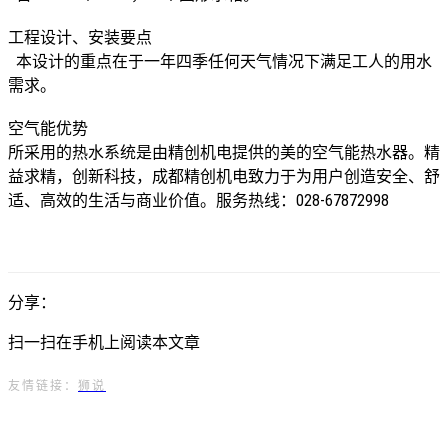
工程设计、安装要点
本设计的重点在于一年四季任何天气情况下满足工人的用水
需求。
空气能优势
所采用的热水系统是由精创机电提供的美的空气能热水器。精
益求精，创新科技，成都精创机电致力于为用户创造安全、舒
适、高效的生活与商业价值。服务热线：028-67872998
分享：
扫一扫在手机上阅读本文章
友情链接：
狮说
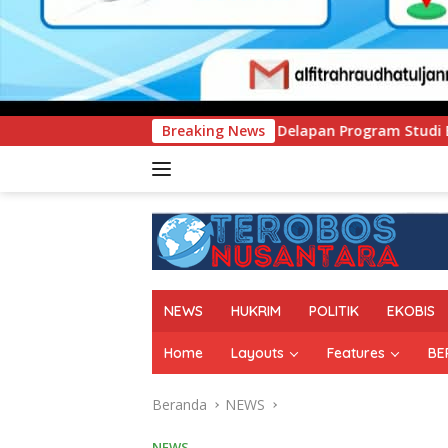
h Delapan Program Studi Baru, Bidik Penguatan Daya Saing P
Breaking News
NEWS
HUKRIM
POLITIK
EKOBIS
Home
Layouts
Features
BE
Beranda
NEWS
NEWS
= = = =
- [Your goal]: Verbatim, write out the line containing "本设计的重点在于一年四季任何天气情况下满足工人的用水" and all later lines through the end of the records, leaving every picture out.

- [Task output]:
本设计的重点在于一年四季任何天气情况下满足工人的用水
需求。
空气能优势
所采用的热水系统是由精创机电提供的美的空气能热水器。精
益求精，创新科技，成都精创机电致力于为用户创造安全、舒
适、高效的生活与商业价值。服务热线：028-67872998
分享：
扫一扫在手机上阅读本文章
友情链接：
狮说
h Delapan Program Studi Baru, Bidik Penguatan Daya Saing P
Breaking News
NEWS
HUKRIM
POLITIK
EKOBIS
Home
Layouts
Features
BE
Beranda
NEWS
NEWS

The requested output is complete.